**THE TASK**
Recast the rows below as a JSON list of strings, with one string per line and blank lines skipped. Leave the pictures out.

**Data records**
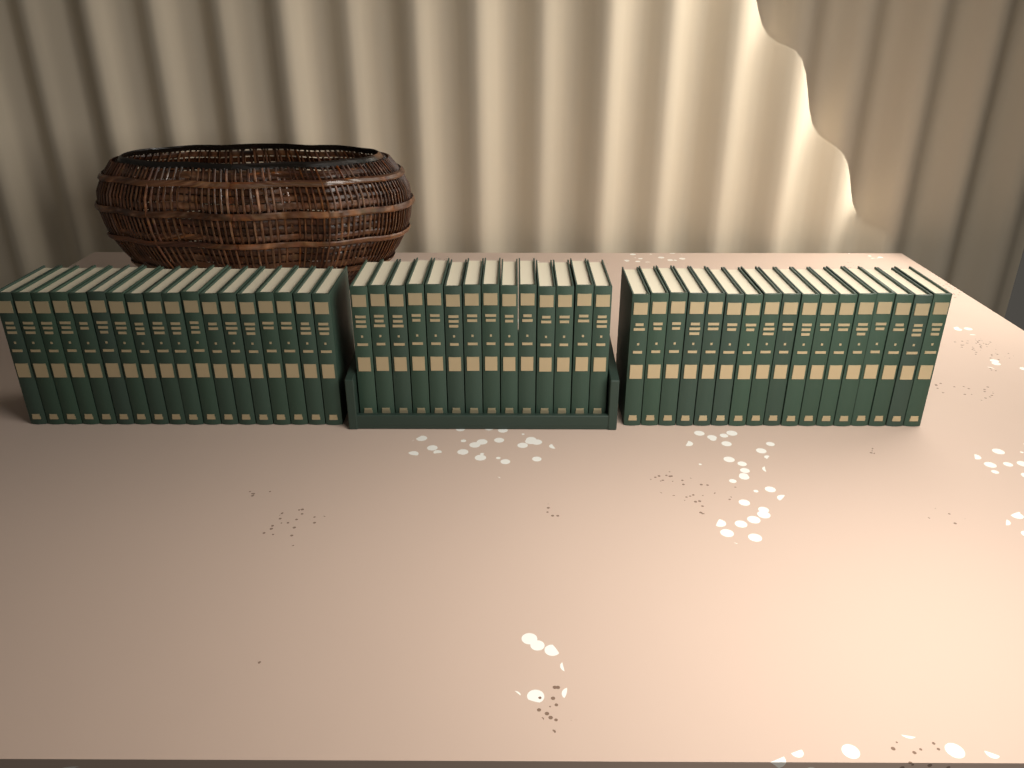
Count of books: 49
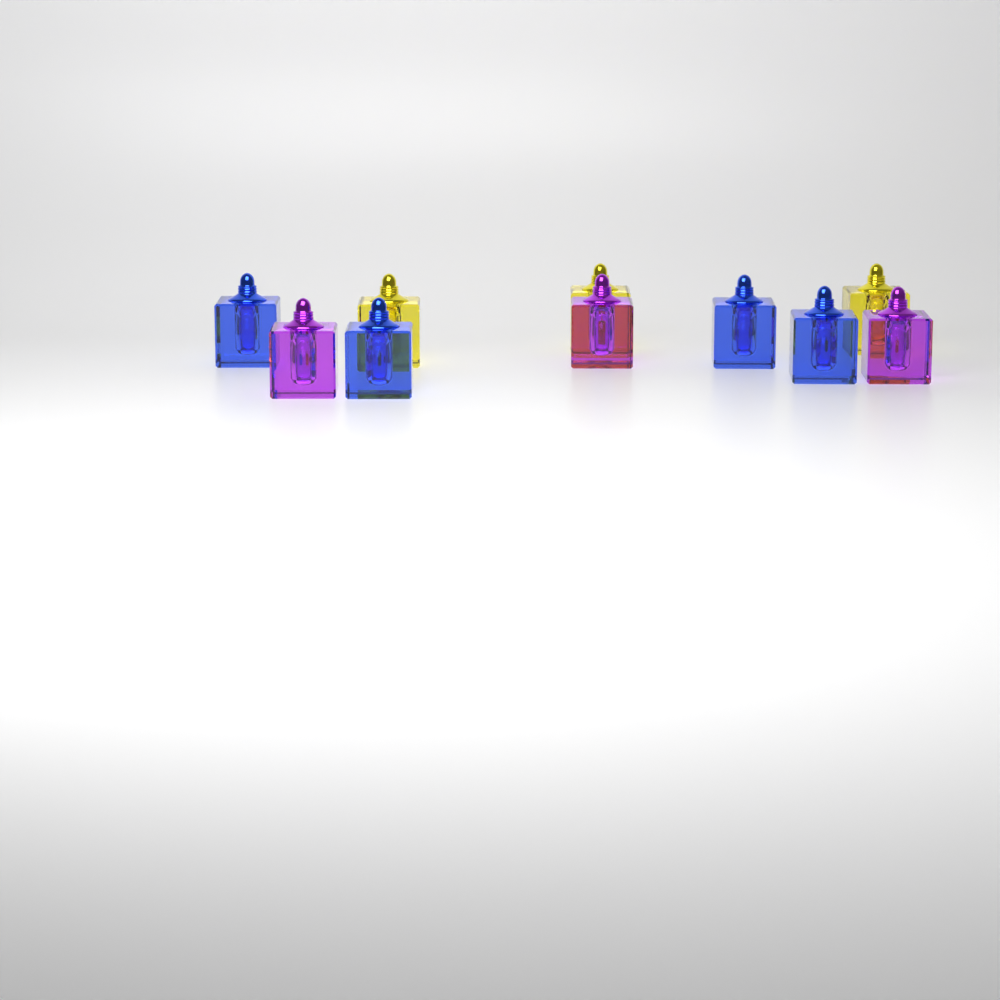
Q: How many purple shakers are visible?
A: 3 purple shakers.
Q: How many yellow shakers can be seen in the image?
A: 3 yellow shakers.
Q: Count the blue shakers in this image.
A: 4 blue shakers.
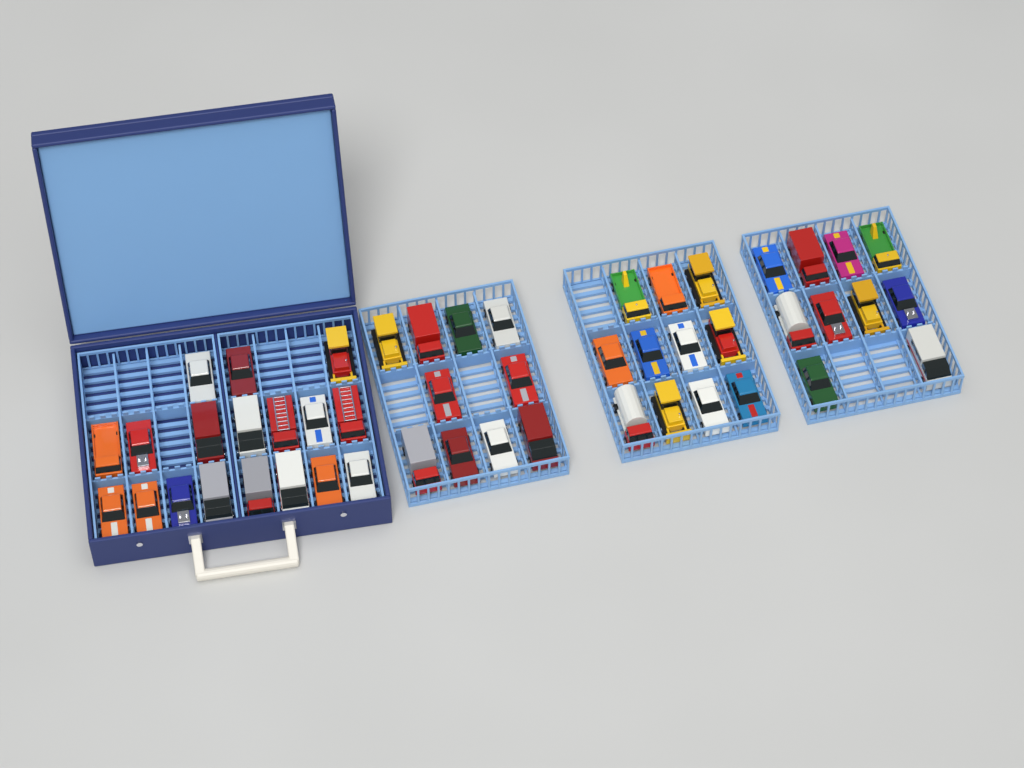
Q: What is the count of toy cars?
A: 49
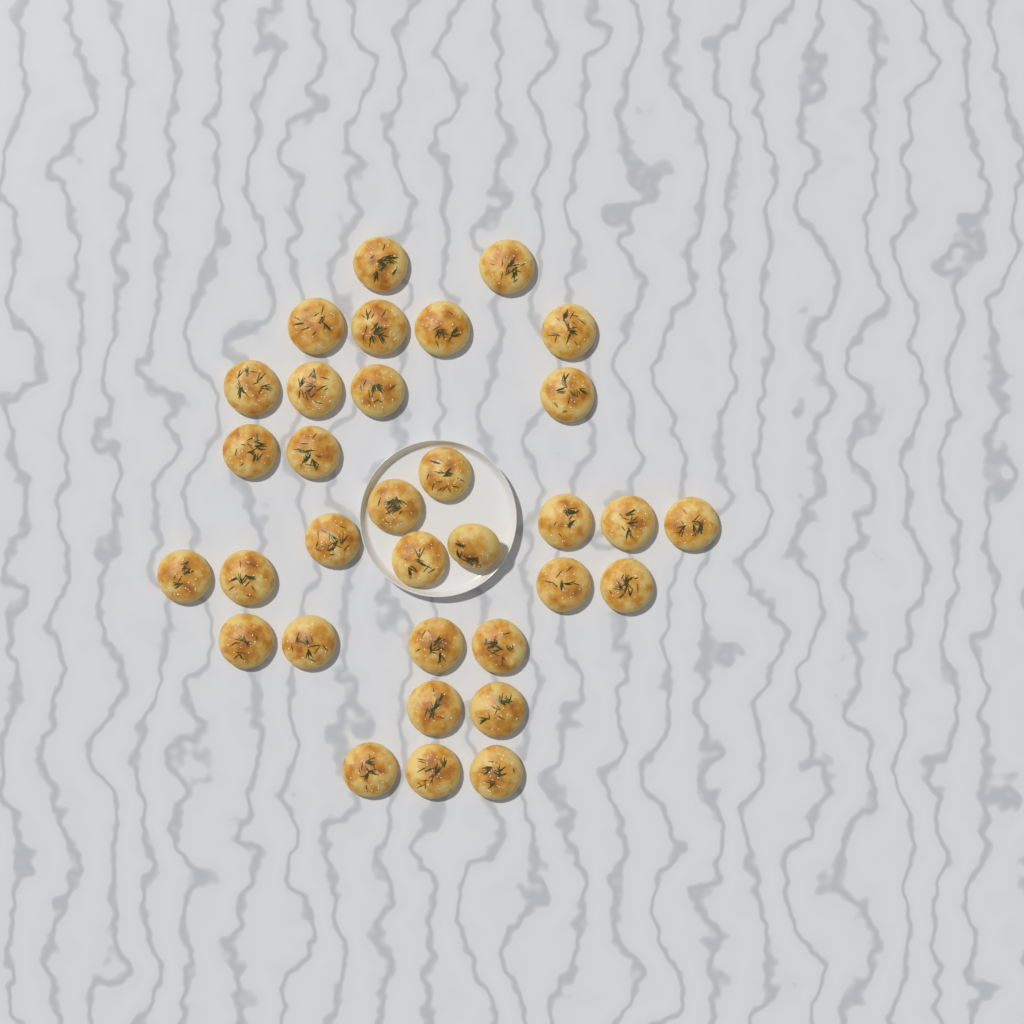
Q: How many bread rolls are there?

**SOLVED PROBLEM**
[
  "Count of books: 49",
  "Q: How many purple shakers are visible?",
  "A: 3 purple shakers.",
  "Q: How many yellow shakers can be seen in the image?",
  "A: 3 yellow shakers.",
  "Q: Count the blue shakers in this image.",
  "A: 4 blue shakers.",
  "Q: What is the count of toy cars?",
  "A: 49",
  "Q: How many bread rolls are there?"
]